I think you and your husband need to be honest with yourselves about your possible family size though. Back to back pregnancies are extremely hard on your body, and not everyone can even get pregnant again right away. My period didn’t come back for a year. And iirc it’s recommended to wait 18 months between births if you have a c-section.

Maybe considered adoption to increase your family size? I mean a lot of people say they want a bushel of kids until they actually have a few and change their minds too…

Post # 5
6296 posts
Bee Keeper
  • Wedding: September 2015

View original reply
Westwood :  I agree with a lot of this.

View original reply
lucyinsky :  With how much it will take to do IVF and prepare for it, it’s very possible you will get pregnant naturally during that time.

Post # 7
348 posts
Helper bee

4 months is nothing. Overall, 80% of couples will get pregnant within a year of trying – it is likely that you are in that 80%. You say that its ‘this hard’ already, but you have barely given yourself a chance to get pregnant. There is a 15-20% chance every cycle of getting pregnant naturally, so you might get pregnant this cycle or the next cycle. Give yourself some time. 

I’m speaking as someone who needs IVF to get pregnant – it is a big deal. It’s a lot of money, time, and most importantly, you are putting your body through a lot. The drugs can have insane side effects, and the whole process is SO invasive. There is also a huge emotional aspect, and it can be traumatic. 

I would look at IVF as an absolute last resort. 

Post # 9
3951 posts
Honey bee
  • Wedding: September 2012

I was with the other bees until your follow-up that mentioned your husband’s condition. You might want to at least get him tested to see if MFI is an issue or not. 

Otherwise, my OB-GYN recommends women in their 30s come in after 6 months of actively trying, just in case.


Post # 10
3728 posts
Sugar bee
  • Wedding: July 2018

View original reply
lucyinsky :  you could think about freezing some eggs right now and then keep ttc naturally? And yeah I would do a sperm assessment on your husband ASAP if he has a condition that may cause infertility. 

Post # 12
236 posts
Helper bee

Please understand IVF is in no way a short cut or an easy way to “jump ahead” in your efforts to create the family you imagine.  It is taxing financially, emotionally, physically, and often puts a strain on even the strongest marriages.  There is a reason doctors recommend medicated cycles and IUI prior to IVF.  As op said-  this should be your last option. Are you wanting to to jump to IVF in hopes of achieving multiples? Just an FYI-  most practices now will only transfer one embryo per cycle-  studies now show that transferring multiple embryos only increases chances of both a singleton and multiples marginally, but increases risk to maternal and fetal health exponentially.  Even with IVF, there is no guarantee in the number of embryos you will have to freeze, if the embryos will survive thaw, or if they will stick.

Now, there is is nothing wrong with your husband starting testing with a urologist- running a sperm analysis is very quick and simple.  You can also have hormone panels run on yourself at your OBGYN.  Are you temping and using OPKs?
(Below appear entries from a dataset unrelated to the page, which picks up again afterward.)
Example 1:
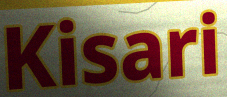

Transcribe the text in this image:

Kisari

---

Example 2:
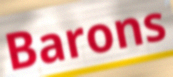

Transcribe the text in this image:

Barons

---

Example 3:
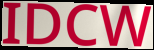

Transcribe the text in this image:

IDCW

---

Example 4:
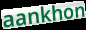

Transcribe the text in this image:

aankhon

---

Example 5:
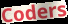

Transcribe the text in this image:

Coders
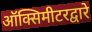
ऑक्सिमीटरद्वारे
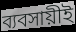
ব্যবসায়ীই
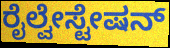
ರೈಲ್ವೇಸ್ಟೇಷನ್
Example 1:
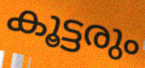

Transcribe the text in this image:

കൂട്ടരും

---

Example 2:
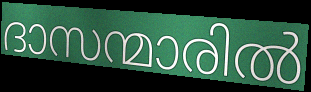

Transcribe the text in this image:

ദാസന്മാരിൽ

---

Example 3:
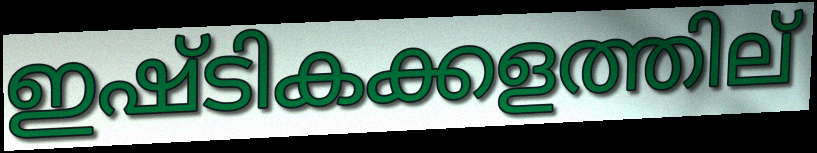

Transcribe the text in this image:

ഇഷ്ടികക്കളത്തില്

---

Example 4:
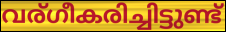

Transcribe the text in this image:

വര്ഗീകരിച്ചിട്ടുണ്ട്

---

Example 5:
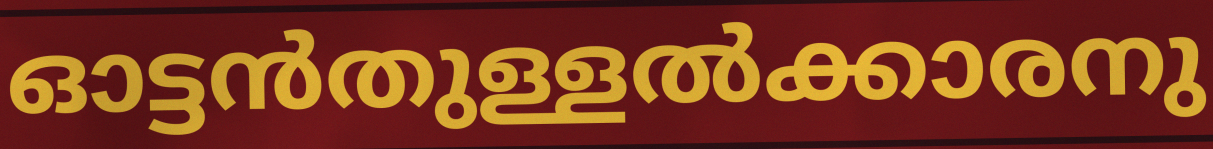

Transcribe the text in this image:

ഓട്ടൻതുള്ളൽക്കാരനു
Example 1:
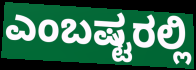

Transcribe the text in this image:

ಎಂಬಷ್ಟರಲ್ಲಿ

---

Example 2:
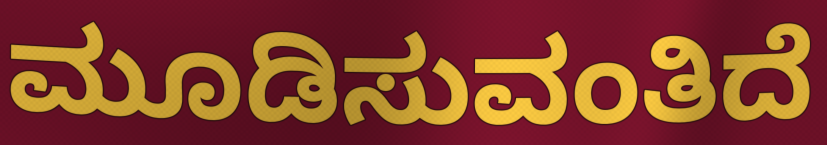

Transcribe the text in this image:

ಮೂಡಿಸುವಂತಿದೆ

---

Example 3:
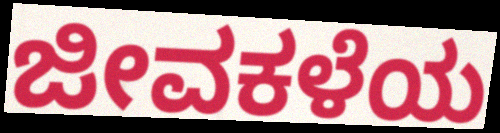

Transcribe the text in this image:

ಜೀವಕಳೆಯ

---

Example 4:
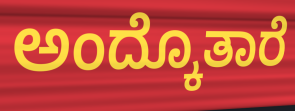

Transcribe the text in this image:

ಅಂದ್ಕೊತಾರೆ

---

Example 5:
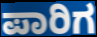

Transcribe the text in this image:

ಪಾರಿಗ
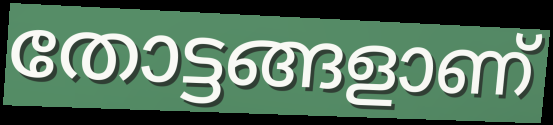
തോട്ടങ്ങളാണ്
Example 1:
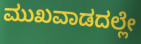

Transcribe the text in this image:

ಮುಖವಾಡದಲ್ಲೇ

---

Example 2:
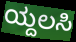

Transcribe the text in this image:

ಯ್ದಲಸಿ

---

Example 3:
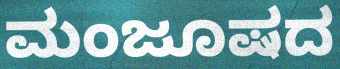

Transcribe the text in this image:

ಮಂಜೂಷದ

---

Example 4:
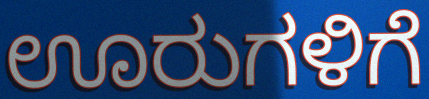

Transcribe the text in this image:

ಊರುಗಳಿಗೆ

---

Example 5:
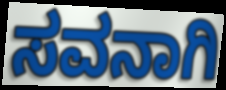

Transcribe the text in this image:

ಸವನಾಗಿ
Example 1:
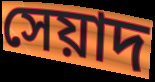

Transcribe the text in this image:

সেয়াদ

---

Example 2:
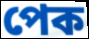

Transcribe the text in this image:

পেক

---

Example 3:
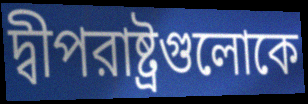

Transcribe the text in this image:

দ্বীপরাষ্ট্রগুলোকে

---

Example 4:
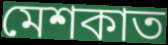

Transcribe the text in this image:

মেশকাত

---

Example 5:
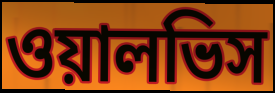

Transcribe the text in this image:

Taking prenatals, eating a healthy, fertility based diet? Getting regular exercise? There are ways to be proactive with your fertility without jumping right to IVF. 

I agree with PP-  you need to take a step back, start to realistically look at your expectations. 

Post # 15
704 posts
Busy bee

As someone who has done 3 retrievals and is only now gearing up for a transfer, there are no guarantees with IVF and it is in no way a short cut. IVF may take longer for you than just getting pregnant naturally. Not every woman responds to the stims so it may take you multiple retrievals to get any embryos. We started infertility treatment because my dh had MFI. It wasn’t until my first round of IVF stims that we discovered I am a poor responder. So it then took multiple IVF rounds to achieve any embryos. IVF is not a sure thing. It can expose other issues that you don’t even know about yet. I think for first steps, get your husband tested (SA, urologist examination) then have your levels checked and get an HSG to check for blockage. Then take it from there.